I am trying to understand the move semantics are looking in to compiler generated move constructors (copy and assignment).
In Modern Effective C++, Scott Meyers says in Item #17 that if no explicit copy constructors are declared, the the compiler will generate move constructors, which will do member-wise move for non-static members.
To confirm this, I am trying below code:
#include <iostream>
#include <string>
using namespace std;
class A
{
private:
    std::string str;
public:
    A() : str("Init string")
    {
        cout << "Default constructor" << endl;
    }
    A(std::string _str) : str(_str)
    {
        cout << "Constructor with string" << endl;
    }
    std::string getString()
    {
        return str;
    }
};
int main() {
    A obj1;
    A obj2("Obj2 string");
    cout << endl;
    cout << "obj1: " << obj1.getString() << endl;
    cout << "obj2: " << obj2.getString() << endl;
    obj1 = std::move(obj2);
    cout << endl;
    cout << "obj1: " << obj1.getString() << endl;
    cout << "obj2: " << obj2.getString() << endl;
    return 0;
}
The output is:
Default constructor
Constructor with string
obj1: Init string
obj2: Obj2 string
obj1: Obj2 string
obj2: Obj2 string
But I expected it to be:
Default constructor
Constructor with string
obj1: Init string
obj2: Obj2 string
obj1: Obj2 string
obj2: 
Because obj2.str would have been moved and now has an empty string.
What is the reason the compiler is not generating a move assignment constructor and invoking the copy assignment operator?
EDIT: Implementing the move assignment operator as below gives the expected output (i.e. empty string after calling std::move)
A& operator=(A&& obj)
    {
        cout << "Move assignment operator" << endl;
        str = std::move(obj.str);
        return *this;
    }
                Firstly, obj1 = std::move(obj2); invokes assignment operator, so it has nothing to do with constructors.
Yes, The compiler generates a move assignment operator for A, which perform member-wise move operation, including data member str.

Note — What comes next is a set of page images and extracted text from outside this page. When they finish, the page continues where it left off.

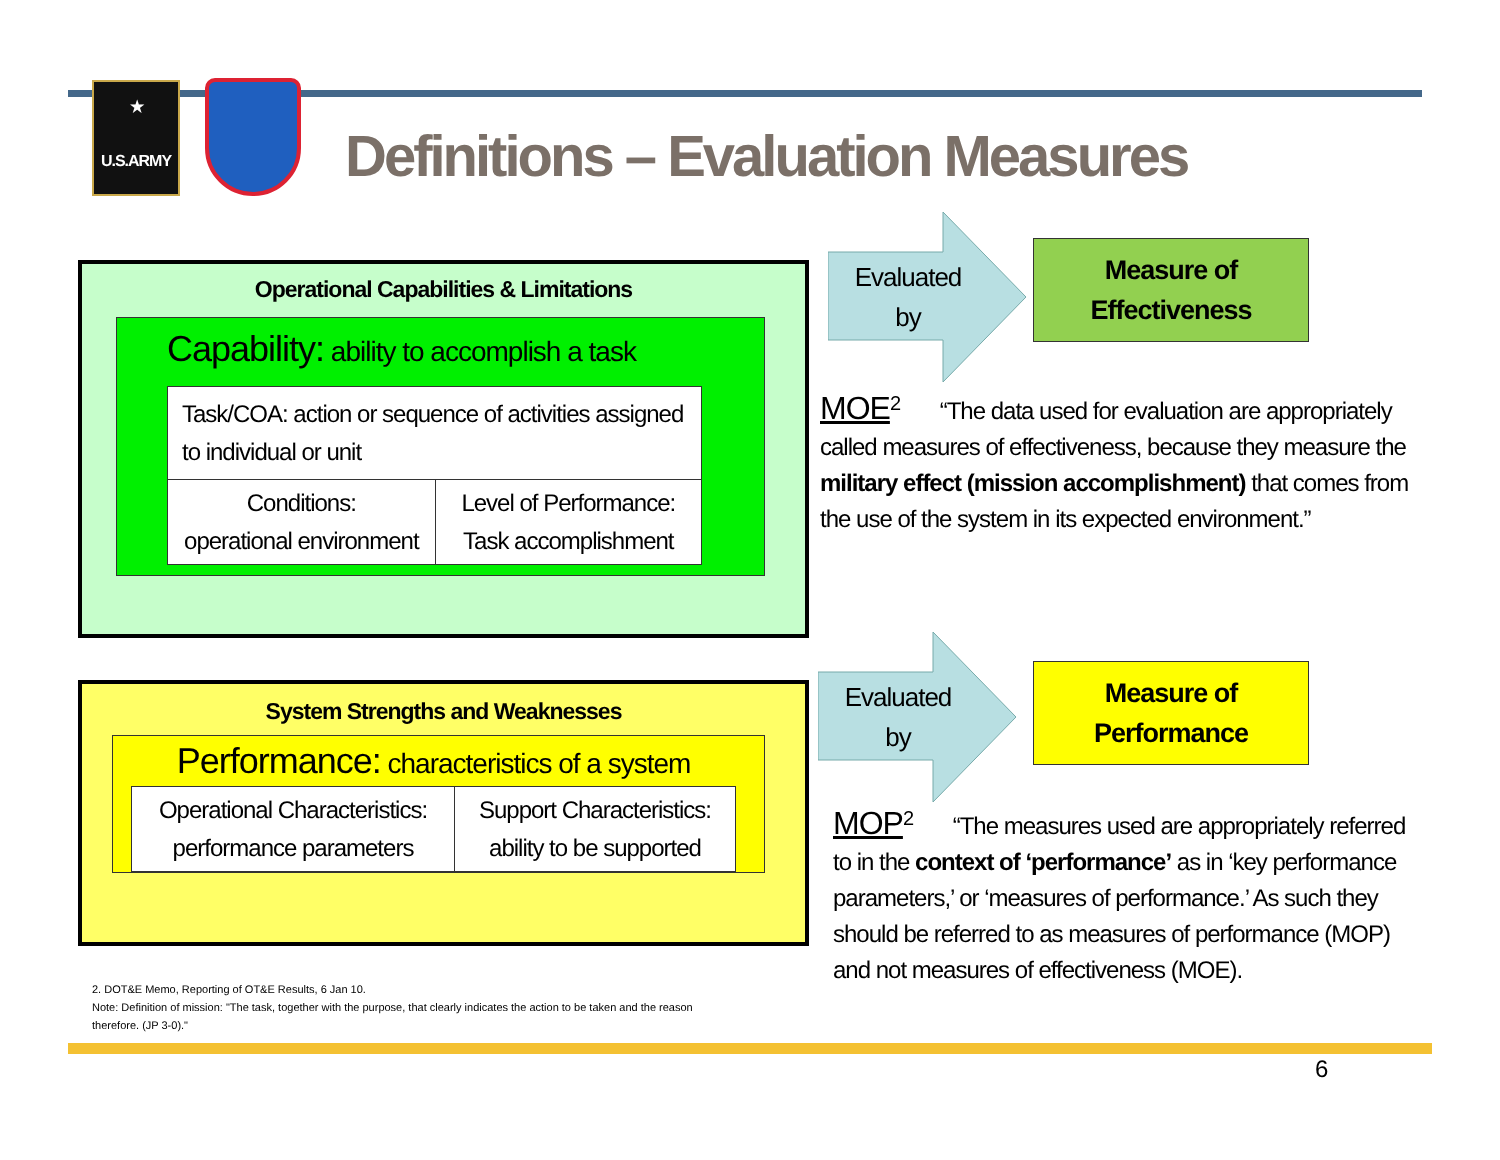★
U.S.ARMY
Definitions – Evaluation Measures
Operational Capabilities & Limitations
Capability: ability to accomplish a task
| Task/COA: action or sequence of activities assigned to individual or unit | |
| Conditions: operational environment | Level of Performance: Task accomplishment |
System Strengths and Weaknesses
Performance: characteristics of a system
| Operational Characteristics: performance parameters | Support Characteristics: ability to be supported |
2. DOT&E Memo, Reporting of OT&E Results, 6 Jan 10.
Note: Definition of mission: "The task, together with the purpose, that clearly indicates the action to be taken and the reason therefore. (JP 3-0)."
Evaluated by
Measure of
Effectiveness
MOE<sup>2</sup> “The data used for evaluation are appropriately called measures of effectiveness, because they measure the military effect (mission accomplishment) that comes from the use of the system in its expected environment.”
Evaluated by
Measure of
Performance
MOP<sup>2</sup> “The measures used are appropriately referred to in the context of ‘performance’ as in ‘key performance parameters,’ or ‘measures of performance.’ As such they should be referred to as measures of performance (MOP) and not measures of effectiveness (MOE).
6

The problem is that after move operation str is left in valid, but unspecified state. Also see std::basic_string::operator=.
Replaces the contents with those of
strusing move semantics.stris in a valid but unspecified state afterwards.
I think you might observe the same result with only std::string, e.g.
std::string str1 = "Init string";
std::string str2 = "Obj2 string";
str1 = std::move(str2);
std::cout << str2;
LIVE with clang, just for reference; it gives the result as you expected but still remember the result is unspecified.